The PBAC noted that head-to-head studies of PAH drugs are limited but recalled that it has previously accepted the claim for non-inferiority for PAH drugs based on non-statistically significant results for the six minute walk distance (6-MWD). The PBAC noted the outcomes of the indirect comparison of Study VA1A4001 and ME97218 of epoprostenol versus iloprost and Study VA1A4001 and Denton 2006 of epoprostenol versus bosentan based on the common comparator conventional therapy (CT). The difference was evaluated by a change in baseline at Week 12 in the 6-MWD. To establish non-inferiority the lower bound of the 95% CI for any mean difference must be greater than -50 or -35 metres. The PBAC concluded from the indirect comparison that any haemodynamic parameters favouring epoprostenol over iloprost were not statistically significant but the indirect analysis suggested that based on the differences in 6-MWD that epoprostenol was non-inferior, consistent with the minimal clinically important difference (MCID). The PBAC also concluded that epoprostenol is non-inferior to bosentan based on the indirect analysis meeting the specified criteria for non-inferiority.

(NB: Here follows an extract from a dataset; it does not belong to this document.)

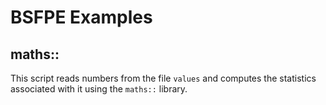 # BSFPE Examples

## maths::

This script reads numbers from the file `values` and computes the 
statistics associated with it using the `maths::` library.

Therefore, the PBAC considered that the submission’s claim that epoprostenol is non-inferior to bosentan and iloprost in terms of comparative efficacy is reasonable based on the submitted data. The PBAC noted that while the comparative safety of these PAH drugs is difficult to assess in the absence of head-to head trial data, the safety profiles are well recognised and the safety of epoprostenol is comparable across all subgroups of PAH patients.

Recommendation:
Epoprostenol sodium, powder for I.V. infusion, 500 micrograms (base) with diluent, 1.5 mg (base) with diluent

(Epoprostenol sodium, powder for I.V.infusion, 500 micrograms and 1.5 mg (base) with diluent, cassette reservoir and extension set

Extend the current restriction to include:

Restriction: To be finalised
Section 100 Highly Specialised Drugs Program
Public and Private Hospital Authority RequiredMaximum qty: 1 (500 microgram, 1.5 mg)
Rpt: Nil

13. Context for Decision

The PBAC helps decide whether and, if so, how medicines should be subsidised in Australia. It considers submissions in this context. A PBAC decision not to recommend listing or not to recommend changing a listing does not represent a final PBAC view about the merits of the medicine. A company can resubmit to the PBAC or seek independent review of the PBAC decision.

14. Sponsor’s Comment

The sponsor is satisfied with the PBAC decision. This decision will allow for consideration of the future listing of epoprostenol, as an important alternative medicine, for the treatment of pulmonary arterial hypertension secondary to connective tissue disease.